"Kraina burz" to kolejny film z cyklu LGBT. Tym razem trafiamy na węgierską wieś, subtelną historię o męskich uczuciach i trudnych życiowych wyborach.
"Szabi" - główny bohater, Węgier - jest młodym, obiecującym piłkarzem w niemieckim klubie. Nie może jednak znieść trenera tyrana, nie odnajduje się wśród kolegów i po kłótni z jednym z nich postanawia uciec. Wyjeżdża na wieś - w odludne miejsce, w rodzinne strony. Po spotkaniu z ojcem (przypominającego trenera naciskającego na syna, by dalej grał w piłkę) Szabi przenosi się do starego, opustoszałego domu otoczonego lasami i polami. Odremontować ruderę pomaga mu miejscowy chłopak Aron. Razem pracują, razem pomieszkują, spędzają czas i powoli zaczyna ich coraz więcej łączyć... Pewne rzeczy jednak nie są dopuszczalne w małym miasteczku, gdzie każdy zna każdego, a wszyscy spotykają się w kościele i wszelka odmienność uważana jest za zło godne wytępienia.

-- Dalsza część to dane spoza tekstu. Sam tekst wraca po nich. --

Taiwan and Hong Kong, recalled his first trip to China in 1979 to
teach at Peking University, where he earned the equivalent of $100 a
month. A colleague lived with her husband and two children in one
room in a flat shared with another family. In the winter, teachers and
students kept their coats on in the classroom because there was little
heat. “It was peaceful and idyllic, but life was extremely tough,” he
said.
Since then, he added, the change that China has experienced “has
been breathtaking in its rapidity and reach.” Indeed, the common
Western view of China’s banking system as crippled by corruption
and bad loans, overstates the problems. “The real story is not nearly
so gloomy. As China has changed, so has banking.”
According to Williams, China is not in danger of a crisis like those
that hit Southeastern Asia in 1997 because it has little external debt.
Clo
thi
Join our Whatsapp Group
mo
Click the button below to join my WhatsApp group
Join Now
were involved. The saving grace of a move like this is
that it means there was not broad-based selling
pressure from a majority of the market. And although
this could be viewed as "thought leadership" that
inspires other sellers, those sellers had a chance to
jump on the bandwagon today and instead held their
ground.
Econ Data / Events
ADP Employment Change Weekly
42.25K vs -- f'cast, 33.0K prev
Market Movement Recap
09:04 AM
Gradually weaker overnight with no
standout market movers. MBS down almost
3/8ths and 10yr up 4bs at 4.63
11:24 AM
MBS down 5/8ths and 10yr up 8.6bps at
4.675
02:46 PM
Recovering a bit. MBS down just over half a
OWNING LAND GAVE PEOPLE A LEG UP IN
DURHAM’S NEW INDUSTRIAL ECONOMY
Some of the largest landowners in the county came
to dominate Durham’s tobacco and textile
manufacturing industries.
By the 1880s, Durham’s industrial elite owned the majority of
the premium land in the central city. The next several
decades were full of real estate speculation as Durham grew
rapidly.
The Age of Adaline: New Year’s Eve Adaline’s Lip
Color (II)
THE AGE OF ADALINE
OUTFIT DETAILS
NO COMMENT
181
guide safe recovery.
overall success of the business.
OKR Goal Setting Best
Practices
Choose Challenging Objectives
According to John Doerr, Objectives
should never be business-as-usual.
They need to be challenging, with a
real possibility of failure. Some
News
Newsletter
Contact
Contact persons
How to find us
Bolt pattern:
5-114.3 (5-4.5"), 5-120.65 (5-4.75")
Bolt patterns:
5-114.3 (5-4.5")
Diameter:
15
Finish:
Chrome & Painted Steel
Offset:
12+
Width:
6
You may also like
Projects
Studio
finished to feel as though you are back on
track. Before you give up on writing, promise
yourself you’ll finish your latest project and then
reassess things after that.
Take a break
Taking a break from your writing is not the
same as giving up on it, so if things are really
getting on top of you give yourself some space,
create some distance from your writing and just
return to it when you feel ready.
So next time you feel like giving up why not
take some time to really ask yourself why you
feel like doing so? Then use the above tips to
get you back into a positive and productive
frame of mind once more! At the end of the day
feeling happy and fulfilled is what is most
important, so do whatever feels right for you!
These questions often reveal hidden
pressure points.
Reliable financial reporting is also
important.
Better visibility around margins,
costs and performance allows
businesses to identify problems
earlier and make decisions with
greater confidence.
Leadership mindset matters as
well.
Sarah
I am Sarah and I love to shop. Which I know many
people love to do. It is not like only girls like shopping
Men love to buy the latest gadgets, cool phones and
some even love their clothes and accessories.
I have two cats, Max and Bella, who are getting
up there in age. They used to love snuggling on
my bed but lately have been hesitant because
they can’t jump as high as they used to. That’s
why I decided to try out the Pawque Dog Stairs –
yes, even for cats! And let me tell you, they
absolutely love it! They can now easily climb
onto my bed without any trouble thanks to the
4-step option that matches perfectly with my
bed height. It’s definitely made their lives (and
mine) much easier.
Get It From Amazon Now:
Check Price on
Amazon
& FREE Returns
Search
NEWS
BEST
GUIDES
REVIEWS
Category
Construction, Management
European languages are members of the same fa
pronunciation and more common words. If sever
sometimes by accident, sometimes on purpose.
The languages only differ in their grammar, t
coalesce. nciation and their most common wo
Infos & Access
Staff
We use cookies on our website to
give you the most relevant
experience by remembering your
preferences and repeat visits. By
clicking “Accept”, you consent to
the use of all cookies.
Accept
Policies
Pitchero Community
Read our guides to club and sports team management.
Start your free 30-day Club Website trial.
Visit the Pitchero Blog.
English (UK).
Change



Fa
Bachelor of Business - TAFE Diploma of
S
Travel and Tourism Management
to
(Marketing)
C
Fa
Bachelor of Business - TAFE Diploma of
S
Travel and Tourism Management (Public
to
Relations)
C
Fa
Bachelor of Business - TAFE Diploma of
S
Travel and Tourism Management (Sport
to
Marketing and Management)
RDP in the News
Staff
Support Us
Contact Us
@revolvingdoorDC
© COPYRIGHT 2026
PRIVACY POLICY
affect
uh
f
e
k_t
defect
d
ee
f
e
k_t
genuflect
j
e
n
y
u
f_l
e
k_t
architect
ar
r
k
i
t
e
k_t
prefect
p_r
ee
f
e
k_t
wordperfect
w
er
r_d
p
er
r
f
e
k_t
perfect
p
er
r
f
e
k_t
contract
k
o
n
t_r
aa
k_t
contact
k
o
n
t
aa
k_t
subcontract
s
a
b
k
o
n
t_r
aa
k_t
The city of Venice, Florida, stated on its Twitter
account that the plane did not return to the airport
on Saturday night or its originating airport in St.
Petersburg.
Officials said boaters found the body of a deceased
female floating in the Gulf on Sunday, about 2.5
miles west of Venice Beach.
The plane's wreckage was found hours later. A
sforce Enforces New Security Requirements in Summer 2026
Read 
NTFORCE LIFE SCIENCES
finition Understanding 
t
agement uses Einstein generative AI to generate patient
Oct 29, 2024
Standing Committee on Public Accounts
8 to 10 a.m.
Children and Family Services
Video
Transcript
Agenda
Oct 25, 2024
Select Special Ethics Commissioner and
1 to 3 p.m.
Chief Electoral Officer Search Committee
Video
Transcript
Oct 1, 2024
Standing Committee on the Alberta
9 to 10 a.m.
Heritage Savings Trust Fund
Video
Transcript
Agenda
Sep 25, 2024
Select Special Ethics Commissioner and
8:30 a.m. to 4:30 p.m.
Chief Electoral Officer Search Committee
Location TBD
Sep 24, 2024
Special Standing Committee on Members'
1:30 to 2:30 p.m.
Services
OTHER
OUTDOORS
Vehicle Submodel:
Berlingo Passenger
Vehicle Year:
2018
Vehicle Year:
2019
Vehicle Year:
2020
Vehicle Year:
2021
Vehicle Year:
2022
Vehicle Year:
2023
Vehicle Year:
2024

"Kraina burz" to film o poszukiwaniu własnej tożsamości, miejsca na ziemi, o bolesnym i brutalnym wejściu w dorosłe życie oraz o braku tolerancji. Na początku widzimy piłkarską drużynę i bohatera, który jest liderem w najbardziej męskiej dziedzinie sportu, choć skrywa się w nim wrażliwiec nie potrafiący odnaleźć się w takim środowisku. Szabi i Aron długo walczą ze swoimi uczuciami, emocjami. Każdy na swój sposób to przeżywa: buntuje się lub poddaje miłości. Sytuacja, która ich spotyka to pierwsze zauroczenie, problem z uświadomieniem sobie własnej orientacji seksualnej i szukanie akceptacji. Sprawę dodatkowo komplikuje pojawienie się w domku Szabiego dawnego przyjaciela z drużyny piłkarskiej.
Film, jak i uczucie między głównymi bohaterami rozwija się bardzo powoli. Widzimy pierwsze spojrzenia, nieśmiały dotyk - wszystko subtelnie, a jednocześnie zmysłowo pokazane (scena nauki pływania i rodzącej się bliskości przypominała fragment z rodzimego kina gejowskiego - "W imię..." Małgośki Szumowskiej). Duża zasługa w tym młodych, świetnych, bardzo naturalnych aktorów - Andrasa Suto (Szabolcs), i Adama Varga (Aron). Reżyserem (odpowiedzialnym również za scenariusz ) jest też debiutant - Adam Csaszi. Jego pierwszy film jest poetycko opowiedzianą dramatyczną historią, która hipnotyzuje i wciąga.
W Polsce węgierskie filmy wciąż są mało znane, choć czarna komedia - "Kontrolerzy"-wygrała parę lat temu Warszawski Festiwal Filmowy. Warto jednak poznać to kino,a "Kraina burz" powinna stać się pozycją obowiązkową nie tylko dla miłośników nurtu LGBT.